### WHAT THE TASK REQUIRES
All of the lines below are to be transcribed faithfully, with pictures excluded from the copy.
PROVIDED DATA Start Marker
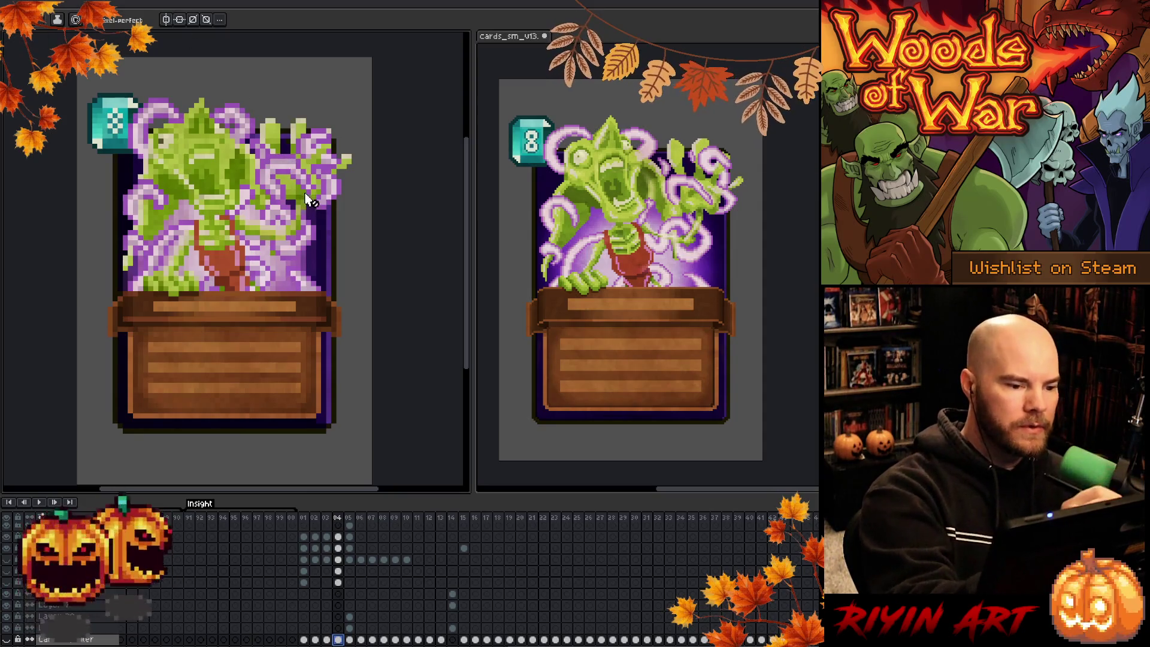
View the plant card's layers one at a time, then restore all layers
left_click(338, 536)
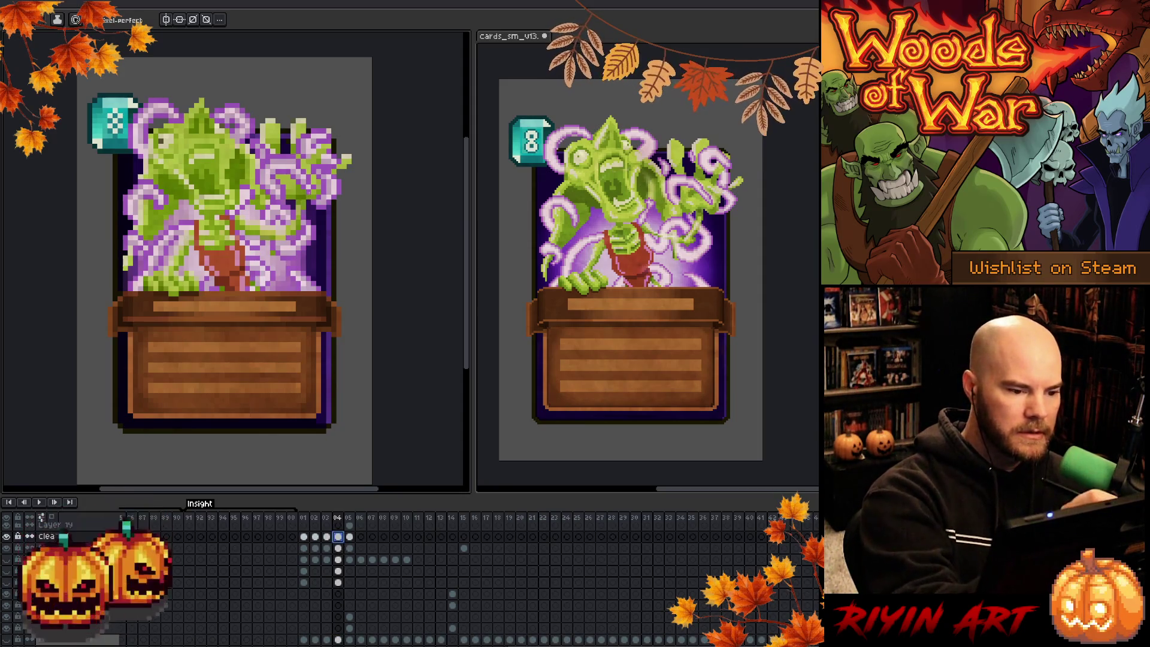
left_click(41, 516)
PROVIDED DATA End Marker
### TASK RESULT
View the plant card's layers one at a time, then restore all layers
left_click(338, 536)
left_click(41, 516)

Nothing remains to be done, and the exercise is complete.